Nicola Sturgeon insists that applying the brakes to relaxing lockdown rules in Scotland is a pause, not a step backwards.
But the first minister's response to a spike in COVID-19 cases north of the border now makes a pause in easing lockdown rules in England more likely.
Unlike England, which ditched the unpopular tier system of lockdown rules in January, Scotland still has five levels of restrictions, from Level 0 to Level 4.
Ms Sturgeon has moved parts of Scotland from Level 2 to Level 1 and Glasgow from Level 3 to Level 2, but large parts of the country will stay in Level 2.
Bizarrely, the leader of the Scottish Tories, Douglas Ross, accused the first minister of a "one-size-fits-all approach".
What? Surely it's exactly the opposite of that.
Although Boris Johnson and his senior ministers - predictably - say they're ruling nothing out, there's no way the UK government will bring back the tier system.
"This is a national endeavour and we're moving through the roadmap as one," the prime minister's spokesman told political journalists.
Back in December, 55 Conservative MPs rebelled and a dozen or so abstained in a Commons vote on tiers that the government only won because Labour abstained.
During that debate, Damian Green said the decision to put Kent in Tier 3 had prompted "the most angry emails over a weekend since the Dominic Cummings trip to Barnard Castle".

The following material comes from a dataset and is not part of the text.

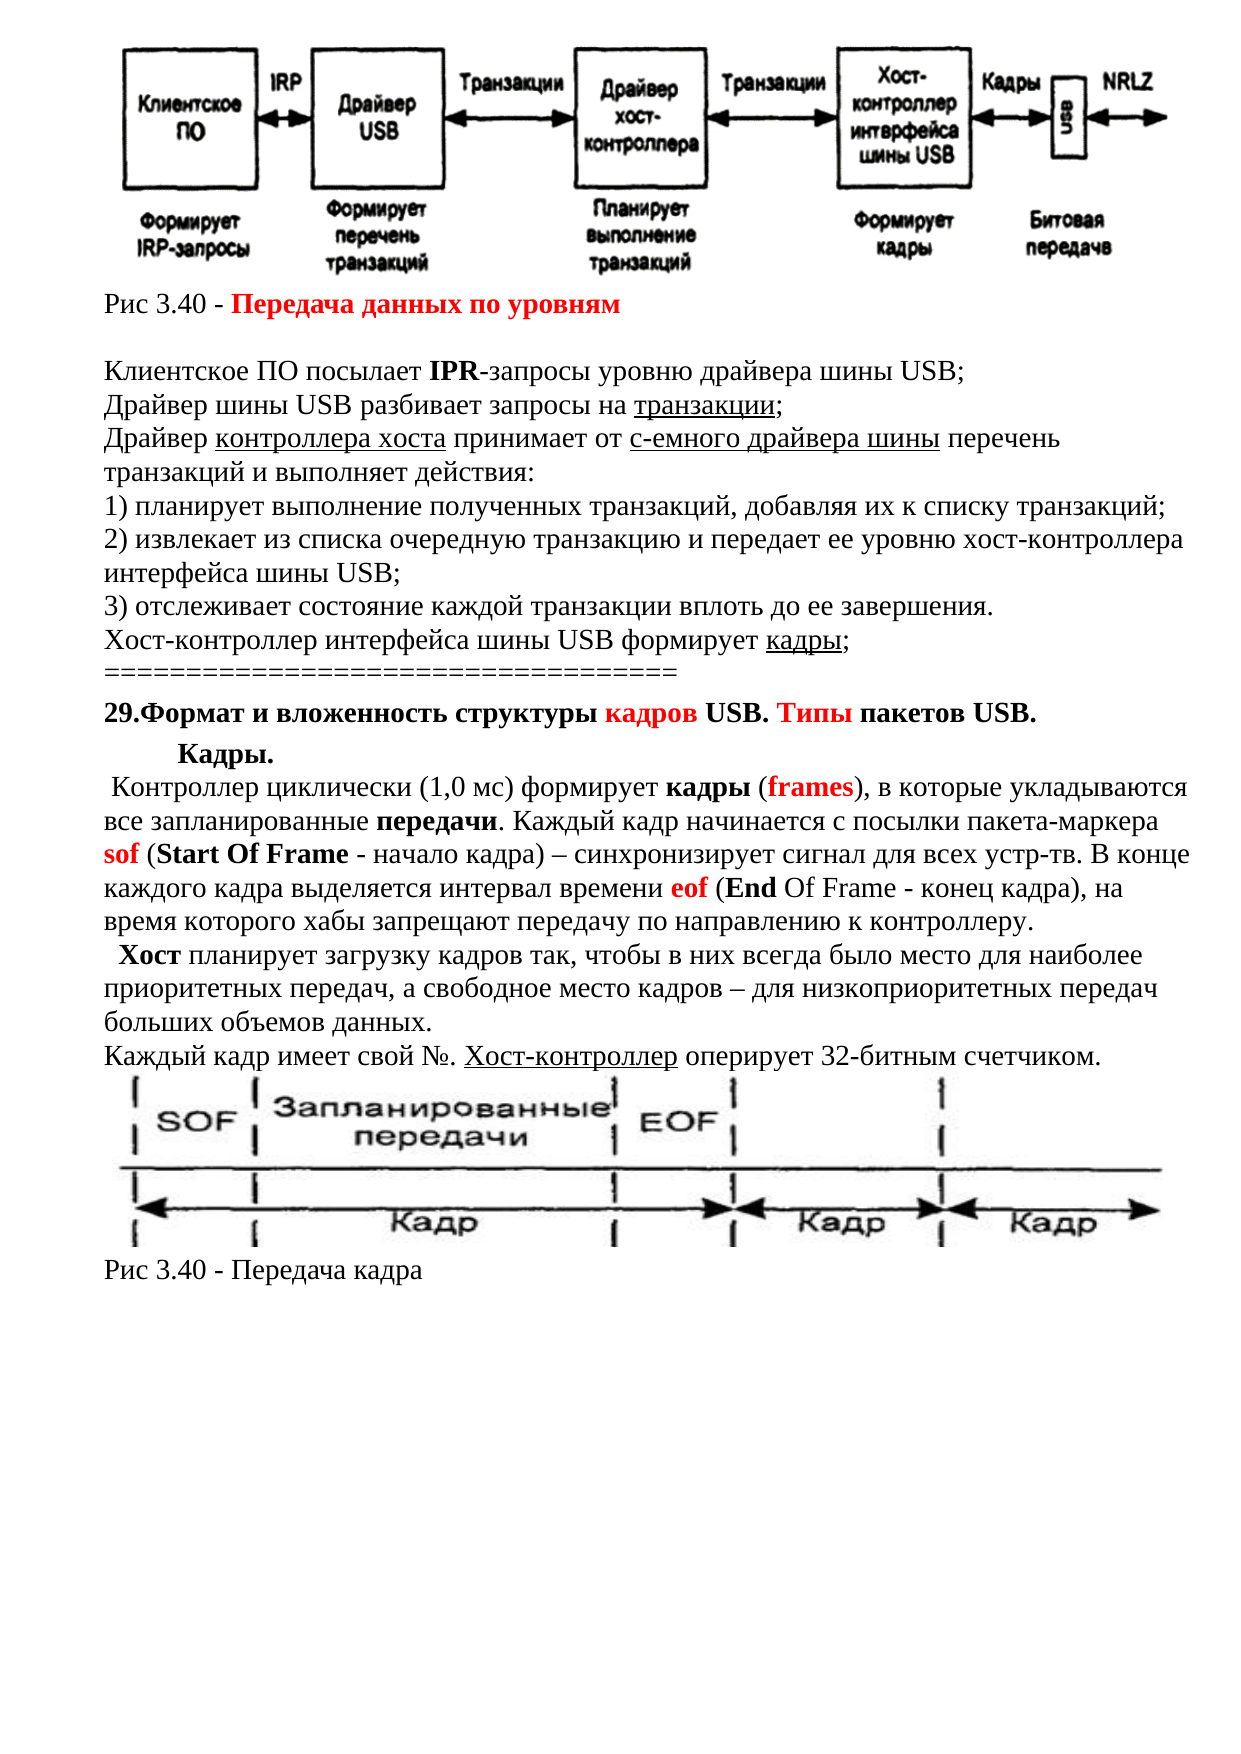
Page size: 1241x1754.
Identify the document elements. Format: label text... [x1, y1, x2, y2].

picture [111, 44, 1168, 281]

But a pause in lifting at least some of the lockdown restrictions in England on 21 June is possible, although Mr Johnson will hate following Nicola Sturgeon's lead.
Over the past few days, calls from the scientific community for postponing the so-called 21 June "freedom day" have reached a crescendo.
Professor Ravi Gupta from Cambridge University, who's a member of NERVTAG, the New and Emerging Respiratory Virus Threats Advisory Group, wants a postponement "by a few weeks".
He argues the success of the vaccination programme has created a "false sense of security" among the public. And there are plenty of boffins who also back a postponement.
So far, however, the prime minister - back at his Downing Street desk after his wedding and a two-day "mini-moon" - is resisting the clamour from scientists to delay the end of lockdown in England.
Downing Street has indicated Mr Johnson still sees nothing in the data to suggest the plan to end all legal lockdown restrictions on 21 June will need to be delayed.
"I was going to point to what the PM said on Thursday," his spokesman said. "The prime minister has said on a number of occasions that we haven't seen anything in the data."
Last Thursday, Mr Johnson said he didn't "see anything currently in the data" to divert from the 21 June target.
Although parliament is in recess this week - back next Monday - the PM will be heavily influenced, as ever, of the mood of Tory MPs. And a backlash is already under way.
"We listen to scientists far too much at the moment," former Tory leader Sir Iain Duncan Smith protested. "They seem at times to be bullying the government."
Bullied by the scientists, pre-empted by Nicola Sturgeon… and accused by Mr Cummings last week of presiding over the deaths of tens of thousands of people who didn't need to die.
Taken together, the pressure from all three suggest there will be at least a partial pause in easing lockdown restrictions in England come 21 June.